The project is far from altruistic: BIRD only funds 50% of research and development for each partner. And the big caveat is that compensation only consists of what’s needed to bring projects to completion; plus funded firms are expected to give back what was given once they’ve achieved profitability. To date, that means $109 million in repayments.

BIRD has invested nearly $354 million in 982 projects since the 1970s, with cumulative sales exceeding $10 billion. “Fifteen percent of our funding goes to agritech,” says Maya Vardi Shoshani, BIRD’s West Coast director of business development.

That investment translates to over 32 projects in the agricultural sector, including a recent partnership between Juganu of Rosh Haayin and AeroFarms of Newark, two companies that have collaborated to develop a smart LED fixture for automated horticulture.

BIRD takes no board seats, no IP ownership, and no long-term financial interests. It’s a novel concept in the wolfish world of venture capital. It also doesn’t just fund startups — it funds established companies, too. In 2016, the IAI, the company that supplies drones to Brazilian farms, won a $900,000 BIRD award with Honeywell to develop a civilian-focused unmanned aerial vehicle.
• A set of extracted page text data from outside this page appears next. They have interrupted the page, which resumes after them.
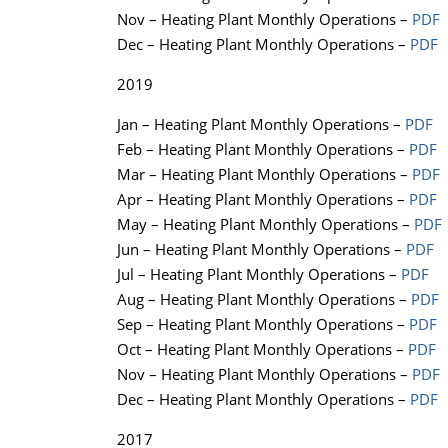
Nov – Heating Plant Monthly Operations –
PDF
Dec – Heating Plant Monthly Operations –
PDF
2019
Jan – Heating Plant Monthly Operations –
PDF
Feb – Heating Plant Monthly Operations –
PDF
Mar – Heating Plant Monthly Operations –
PDF
Apr – Heating Plant Monthly Operations –
PDF
May – Heating Plant Monthly Operations –
PDF
Jun – Heating Plant Monthly Operations –
PDF
Jul – Heating Plant Monthly Operations –
PDF
Aug – Heating Plant Monthly Operations –
PDF
Sep – Heating Plant Monthly Operations –
PDF
Oct – Heating Plant Monthly Operations –
PDF
Nov – Heating Plant Monthly Operations –
PDF
Dec – Heating Plant Monthly Operations –
PDF
2017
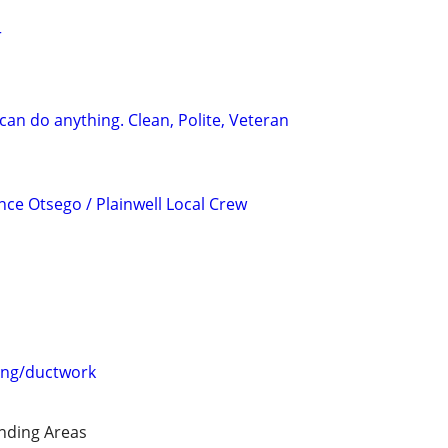
r
can do anything. Clean, Polite, Veteran
ce Otsego / Plainwell Local Crew
ing/ductwork
nding Areas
Not all funding is environmentally focused, but if you tally energy, water, life sciences, and agritech, it’s over half of all BIRD projects.

“When we choose projects to fund, our main goal is to find innovation,” says Shoshani. “Israel is known for water technologies. We see the social impact value of agritech in feeding the world and making food more accessible.”

It may sound like hot air, but for a country of its size to have the funding it does, it’s clear the claim could hold weight. “I’m sure we will see this trend growing,” says Shoshani.